Researchers have now been able to untangle some of these links, and the work has revealed that post-traumatic stress disorder (PTSD) may sometimes have genetic similarities to other mental illnesses including anxiety, bipolar disorder, and schizophrenia. The research has also suggested that some medications that are already used for other illnesses may be helpful in the treatment of specific symptoms of mental disorders that present differently in different patients. The findings have been reported in Nature Genetics.
"The complexity is still there, but this study helped us chip away at it," said co-senior study author Joel Gelernter, the Foundations Fund Professor of Psychiatry and professor of genetics and neurobiology at Yale.
In this study, the scientists assessed the whole genome sequences of over 250,000 volunteers enrolled in the Million Veteran Program, which is a research venture run by the U.S. Veterans Administration that investigates the relationships between the genetics, lifestyle, military experiences, disease, and health of military veterans. About 36,000 participants have been diagnosed with PTSD.
The researchers decided to do more than just search for genetic variants that are more likely to be carried by people with PTSD; they also looked for variants that have been linked to three types of symptoms that PTSD patients are known to experience to varying degrees. These symptom types are: the re-experience of past trauma; acute anger, irritability, or hyperarousal; and avoidance of people or things that may be connected to a traumatic event.

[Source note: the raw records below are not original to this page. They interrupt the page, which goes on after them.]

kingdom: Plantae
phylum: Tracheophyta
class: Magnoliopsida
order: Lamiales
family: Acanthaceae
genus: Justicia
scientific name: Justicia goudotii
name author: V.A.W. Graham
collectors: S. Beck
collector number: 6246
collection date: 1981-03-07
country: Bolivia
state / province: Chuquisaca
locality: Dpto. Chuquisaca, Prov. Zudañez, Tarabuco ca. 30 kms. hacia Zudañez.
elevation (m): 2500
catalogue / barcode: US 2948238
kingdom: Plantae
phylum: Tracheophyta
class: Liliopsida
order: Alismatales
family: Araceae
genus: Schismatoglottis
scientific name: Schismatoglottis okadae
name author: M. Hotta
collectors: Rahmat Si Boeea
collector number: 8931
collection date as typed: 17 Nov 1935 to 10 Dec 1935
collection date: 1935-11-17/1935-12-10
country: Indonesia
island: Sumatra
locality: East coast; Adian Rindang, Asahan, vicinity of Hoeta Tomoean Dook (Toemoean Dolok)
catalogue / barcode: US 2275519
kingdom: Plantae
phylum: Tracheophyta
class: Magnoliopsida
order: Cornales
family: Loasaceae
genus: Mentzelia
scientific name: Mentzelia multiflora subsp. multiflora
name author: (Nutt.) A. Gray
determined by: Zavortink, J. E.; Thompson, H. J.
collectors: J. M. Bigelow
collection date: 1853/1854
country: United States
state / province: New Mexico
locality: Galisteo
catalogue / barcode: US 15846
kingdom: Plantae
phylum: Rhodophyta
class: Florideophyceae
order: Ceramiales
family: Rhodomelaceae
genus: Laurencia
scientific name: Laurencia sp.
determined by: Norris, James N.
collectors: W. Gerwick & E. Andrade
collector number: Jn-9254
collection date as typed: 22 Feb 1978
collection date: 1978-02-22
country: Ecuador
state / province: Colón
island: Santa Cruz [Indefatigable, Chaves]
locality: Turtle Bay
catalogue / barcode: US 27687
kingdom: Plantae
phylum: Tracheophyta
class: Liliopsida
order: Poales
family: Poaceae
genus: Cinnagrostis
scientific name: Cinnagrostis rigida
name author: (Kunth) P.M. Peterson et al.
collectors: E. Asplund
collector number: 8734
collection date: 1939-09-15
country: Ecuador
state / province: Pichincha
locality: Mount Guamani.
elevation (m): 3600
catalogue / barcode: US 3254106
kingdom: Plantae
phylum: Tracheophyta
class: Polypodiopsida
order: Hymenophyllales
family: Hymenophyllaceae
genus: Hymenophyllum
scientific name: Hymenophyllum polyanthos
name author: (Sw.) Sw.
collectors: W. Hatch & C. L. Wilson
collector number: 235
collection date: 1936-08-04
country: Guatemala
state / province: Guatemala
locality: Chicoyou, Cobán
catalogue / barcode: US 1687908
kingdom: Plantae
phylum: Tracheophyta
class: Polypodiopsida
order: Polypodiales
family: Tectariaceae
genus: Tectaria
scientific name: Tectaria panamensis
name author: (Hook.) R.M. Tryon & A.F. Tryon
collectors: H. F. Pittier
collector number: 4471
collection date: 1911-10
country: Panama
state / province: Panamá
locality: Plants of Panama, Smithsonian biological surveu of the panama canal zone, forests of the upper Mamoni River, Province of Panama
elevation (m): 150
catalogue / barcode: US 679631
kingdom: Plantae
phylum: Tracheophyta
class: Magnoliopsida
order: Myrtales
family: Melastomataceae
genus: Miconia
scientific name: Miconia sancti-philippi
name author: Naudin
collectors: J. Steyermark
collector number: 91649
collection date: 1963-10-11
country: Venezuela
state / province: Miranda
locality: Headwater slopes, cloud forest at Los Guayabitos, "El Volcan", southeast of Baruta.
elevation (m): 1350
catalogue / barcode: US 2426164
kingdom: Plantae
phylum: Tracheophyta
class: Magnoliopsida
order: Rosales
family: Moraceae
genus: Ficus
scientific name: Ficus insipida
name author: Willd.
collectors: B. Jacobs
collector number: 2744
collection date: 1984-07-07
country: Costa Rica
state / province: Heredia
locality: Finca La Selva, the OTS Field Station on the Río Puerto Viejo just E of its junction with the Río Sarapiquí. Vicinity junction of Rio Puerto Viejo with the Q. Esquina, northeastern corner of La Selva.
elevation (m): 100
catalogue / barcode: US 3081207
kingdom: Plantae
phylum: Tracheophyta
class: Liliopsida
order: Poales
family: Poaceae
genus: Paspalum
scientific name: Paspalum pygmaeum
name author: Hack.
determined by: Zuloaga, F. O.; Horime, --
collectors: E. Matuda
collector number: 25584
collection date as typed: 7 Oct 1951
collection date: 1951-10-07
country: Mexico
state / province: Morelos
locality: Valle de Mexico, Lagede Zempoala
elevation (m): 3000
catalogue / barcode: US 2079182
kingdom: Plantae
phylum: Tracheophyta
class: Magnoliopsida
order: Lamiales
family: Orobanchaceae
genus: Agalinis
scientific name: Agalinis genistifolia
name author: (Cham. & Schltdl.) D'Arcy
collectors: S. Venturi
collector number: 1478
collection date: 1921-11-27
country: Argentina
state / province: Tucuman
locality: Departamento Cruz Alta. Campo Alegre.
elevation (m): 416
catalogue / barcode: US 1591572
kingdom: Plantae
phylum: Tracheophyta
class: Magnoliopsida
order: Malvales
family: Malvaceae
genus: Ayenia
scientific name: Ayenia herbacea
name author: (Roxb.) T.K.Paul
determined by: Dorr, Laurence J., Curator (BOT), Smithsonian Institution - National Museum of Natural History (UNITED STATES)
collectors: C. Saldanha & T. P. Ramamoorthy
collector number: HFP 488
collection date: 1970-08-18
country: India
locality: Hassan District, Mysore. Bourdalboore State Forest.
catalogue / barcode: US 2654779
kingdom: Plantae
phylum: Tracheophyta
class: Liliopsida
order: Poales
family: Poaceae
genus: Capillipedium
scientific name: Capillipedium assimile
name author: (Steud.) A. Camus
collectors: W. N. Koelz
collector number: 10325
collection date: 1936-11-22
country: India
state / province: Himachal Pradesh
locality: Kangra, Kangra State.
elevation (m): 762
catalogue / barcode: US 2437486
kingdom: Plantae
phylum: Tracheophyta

There were some common genetic threads running through all symptom groups. But there were also certain genetic variants that were connected to only one or two of the symptoms.
"We found a remarkably high degree of genetic relatedness between these three symptom subdomains. But we also wouldn't expect them to be genetically identical, and they are not," Gelernter said. "We found biological support for different clinical presentations of PTSD."
Some genetic variants that were linked to specific types of symptoms have also been connected to other mental disorders including depression. It may therefore be possible to treat some symptoms of PTSD with drugs designed for other disorders.
"Our research pointed to some medications that are currently marketed for other disease states and could be repurposed for PTSD," said co-senior author Murray Stein, Distinguished Professor of Psychiatry and Public Health at UC-San Diego.
Some of the genetic variants that had associations with all the PTSD symptom groups have been already been connected to other neuropsychiatric disorders. The PTSD-associated variants of the MAD1L1 gene, for example, have been linked to schizophrenia and bipolar disorder.